The recent oversupply of oil caused mainly by the extraction of costly reserves in the US and Canada may ease as higher-cost production threatens to shrink shale production, particularly in North America.
In its recent ‘World Oil Outlook’, the Organisation of Petroleum Exporting Countries (Opec) forecasts non-Opec supply may dwindle by 1mn barrels a day to 60.2mn a day in 2020 as “market instability” leads to reductions in spending and drilling.
The report also forecasts supply and demand through to 2040 according to which the non-Opec supply will contract in the last two decades of the period to 59.7mn barrels a day.
As a result, the demand for Opec’s crude will rise to 40.7mn barrels a day, expanding its market share to 37%.
Almost $10tn (in 2014 terms) will need to be invested in the oil industry through to 2040 to develop the required supplies, with $7.2tn of this in exploration and production. Producers outside Opec will need to do the bulk of the spending, investing $250bn a year.
Reports indicate that on account of expensive production processes, shale oil producers will not be able to cope with the current low oil prices. Many North American shale producers have already closed their rigs, cancelled projects and are lowering production.

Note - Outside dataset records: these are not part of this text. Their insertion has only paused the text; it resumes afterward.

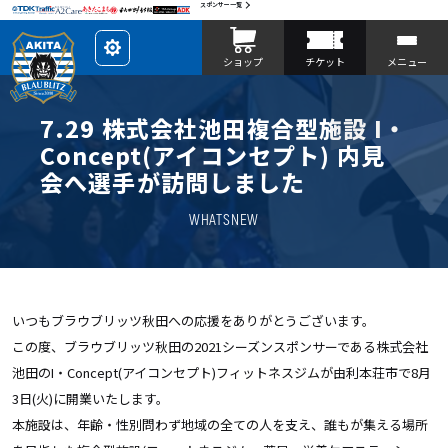
スポンサー一覧
レ
ショップ
チケット
メニュー
イ
ア
ウ
ト
を
7.29 株式会社池田複合型施設 I・
カ
ス
Concept(アイコンセプト) 内見
タ
マ
会へ選手が訪問しました
イ
ズ
WHATSNEW
いつもブラウブリッツ秋田への応援をありがとうございます。
この度、ブラウブリッツ秋田の
2021
シーズンスポンサーである株式会社
池田の
I
・
Concept(
アイコンセプト
)フィットネスジム
が由利本荘市で
8
月
3
日(火)に開業いたします。
本施設は、年齢・性別問わず地域の全ての人を支え、誰もが集える場所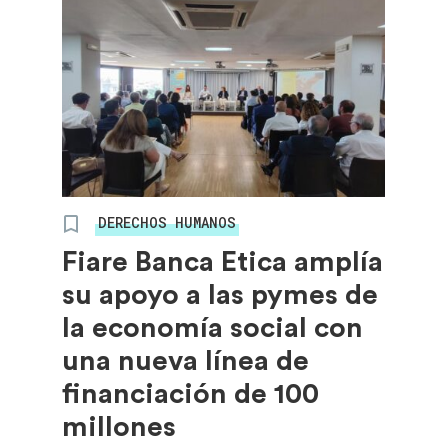
DERECHOS HUMANOS
Fiare Banca Etica amplía
su apoyo a las pymes de
la economía social con
una nueva línea de
financiación de 100
millones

Opec said: “Shale drillers in the US have slashed spending and cut the number of workers this year as prices have fallen. US tight oil production – the main driver of non-Opec supply growth – has been declining since April 2015. This downward trend should accelerate in coming months, given various factors, mainly low oil prices and lower drilling activities.”

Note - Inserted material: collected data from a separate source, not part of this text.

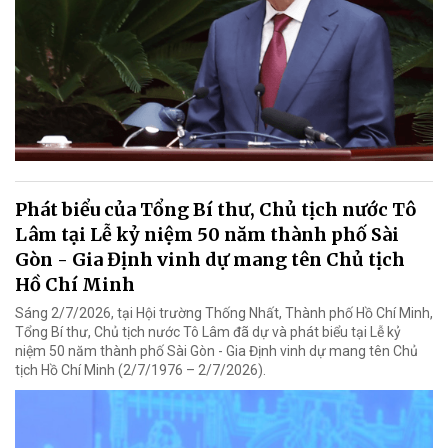
Phát biểu của Tổng Bí thư, Chủ tịch nước Tô
Lâm tại Lễ kỷ niệm 50 năm thành phố Sài
Gòn - Gia Định vinh dự mang tên Chủ tịch
Hồ Chí Minh
Sáng 2/7/2026, tại Hội trường Thống Nhất, Thành phố Hồ Chí Minh,
Tổng Bí thư, Chủ tịch nước Tô Lâm đã dự và phát biểu tại Lễ kỷ
niệm 50 năm thành phố Sài Gòn - Gia Định vinh dự mang tên Chủ
tịch Hồ Chí Minh (2/7/1976 – 2/7/2026).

That said, Opec estimates that demand for its crude will slide to 2020, though less steeply than previously expected, as rival supplies continue to grow. The organisation maintains it will need to pump 30.7mn barrels a day by the end of the decade.

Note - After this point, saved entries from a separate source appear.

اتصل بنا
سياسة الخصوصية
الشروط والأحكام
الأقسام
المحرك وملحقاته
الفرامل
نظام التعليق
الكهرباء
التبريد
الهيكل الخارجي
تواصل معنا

That’s 1.7mn barrels more than projected a year ago and 1mn less than what the group had pumped in November.
The 30.7mn barrels of daily output needed from 12 of Opec’s members in 2020 is about 300,000 a day less than required this year. The supply figure, however, excludes Indonesia, which formally rejoined Opec on December 4.
Opec said the non-Opec oil supply growth was expected to be “much lower” in 2015 and 2016 after “the tremendous growth” of 2.23mn barrels a day achieved in 2014.
While non-Opec oil supply was estimated to grow by 1mn barrels a day in 2015 to average 57.51mn barrels a day, it forecasts a contraction in non-Opec oil supply in 2016.
In its latest report, Opec assumes that prices will rise to average $80 a barrel in nominal terms in 2020, and $70.70 in real terms. Last year, it had anticipated nominal prices of $110 and real levels of $95.40.
That means the value of the group’s output in 2020 would be $218bn less than estimated a year ago, when it first embraced the policy to safeguard market share.